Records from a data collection

▼▼▼

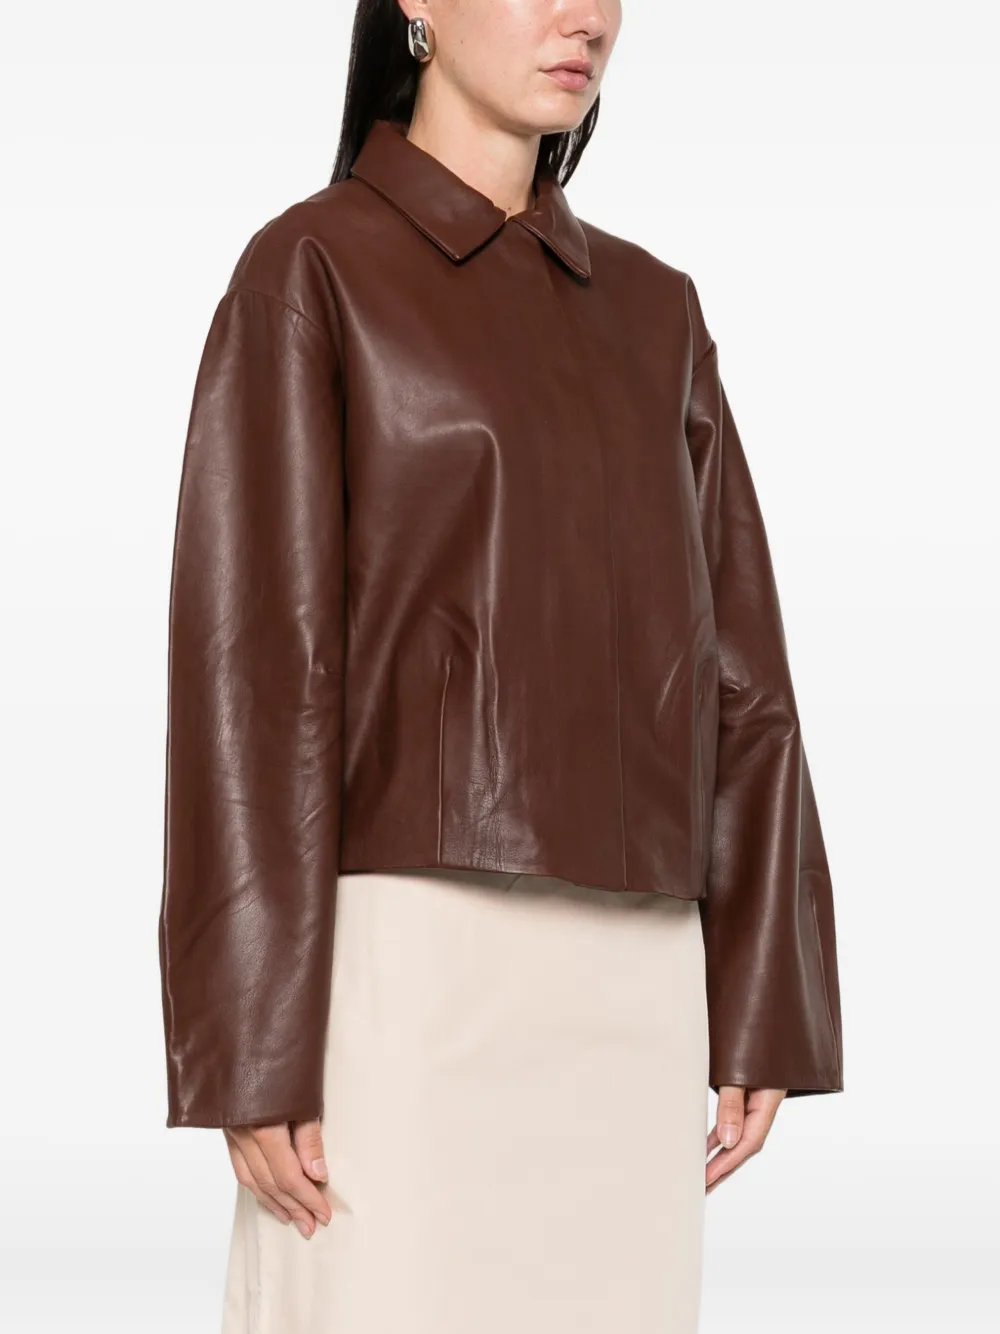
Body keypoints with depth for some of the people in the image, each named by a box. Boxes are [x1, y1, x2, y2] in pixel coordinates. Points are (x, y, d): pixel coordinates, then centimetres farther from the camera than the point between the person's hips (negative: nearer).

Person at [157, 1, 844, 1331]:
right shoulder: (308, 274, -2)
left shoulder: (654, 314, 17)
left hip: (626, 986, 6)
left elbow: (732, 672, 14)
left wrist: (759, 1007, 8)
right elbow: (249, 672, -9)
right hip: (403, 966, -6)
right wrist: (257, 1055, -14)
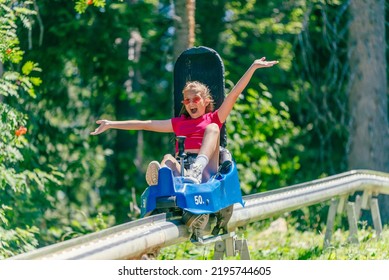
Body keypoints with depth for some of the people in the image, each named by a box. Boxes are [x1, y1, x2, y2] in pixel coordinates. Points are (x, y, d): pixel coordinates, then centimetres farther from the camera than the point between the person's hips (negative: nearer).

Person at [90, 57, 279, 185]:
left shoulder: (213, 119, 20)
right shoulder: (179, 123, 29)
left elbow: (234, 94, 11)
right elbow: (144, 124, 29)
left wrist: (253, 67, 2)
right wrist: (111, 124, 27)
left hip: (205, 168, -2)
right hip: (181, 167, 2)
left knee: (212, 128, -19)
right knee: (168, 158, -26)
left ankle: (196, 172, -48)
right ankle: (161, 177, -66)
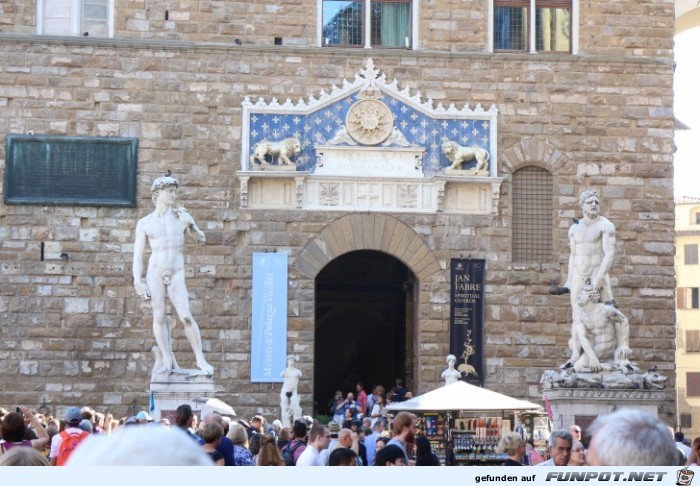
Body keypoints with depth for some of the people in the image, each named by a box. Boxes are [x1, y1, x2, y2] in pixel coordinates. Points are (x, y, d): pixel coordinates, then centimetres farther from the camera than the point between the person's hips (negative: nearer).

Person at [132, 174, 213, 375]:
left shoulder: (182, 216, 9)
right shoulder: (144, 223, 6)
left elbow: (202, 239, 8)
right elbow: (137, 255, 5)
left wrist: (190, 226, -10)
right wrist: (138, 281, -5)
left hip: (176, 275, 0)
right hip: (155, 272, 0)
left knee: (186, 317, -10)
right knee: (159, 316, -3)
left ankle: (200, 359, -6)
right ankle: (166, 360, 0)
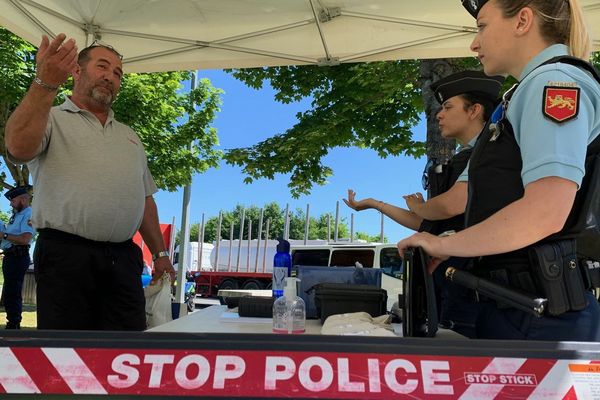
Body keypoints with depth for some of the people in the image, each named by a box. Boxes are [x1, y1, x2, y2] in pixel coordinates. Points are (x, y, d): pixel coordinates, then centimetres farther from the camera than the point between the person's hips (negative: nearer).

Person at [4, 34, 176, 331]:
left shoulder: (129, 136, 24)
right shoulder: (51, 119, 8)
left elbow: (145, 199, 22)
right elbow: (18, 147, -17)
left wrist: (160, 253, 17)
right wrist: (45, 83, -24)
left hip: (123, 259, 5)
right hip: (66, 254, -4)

▲▲▲

TASK REQUIREMENTS:
Only one stretch of the data is wanted: write out exactly the lines from the one holding "left shoulder: (213, 119, 20)" through the one holding "left ankle: (200, 359, -6)", both included, without the pictures.

YOUR RESPONSE:
left shoulder: (213, 119, 20)
right shoulder: (179, 123, 29)
left elbow: (234, 94, 11)
right elbow: (144, 124, 29)
left wrist: (253, 67, 2)
right wrist: (111, 124, 27)
left hip: (205, 168, -2)
right hip: (181, 167, 2)
left knee: (212, 128, -19)
right knee: (168, 158, -26)
left ankle: (196, 172, -48)
right ankle: (161, 177, -66)
Body keypoints with depth for some of the people in the image, each named by a box. Boxes are [x1, y1, x2, y2] in pixel coordinates. Points are (x, y, d): pixel coordinates, then centimetres farther from the camera than the point between the person's hips (negative: nearer).

Person at [132, 174, 213, 375]:
left shoulder: (182, 216, 9)
right shoulder: (144, 223, 6)
left elbow: (202, 239, 8)
right elbow: (137, 255, 5)
left wrist: (190, 226, -10)
right wrist: (138, 281, -5)
left hip: (176, 275, 0)
right hip: (155, 272, 0)
left knee: (186, 317, -10)
right knee: (159, 316, -3)
left ankle: (200, 359, -6)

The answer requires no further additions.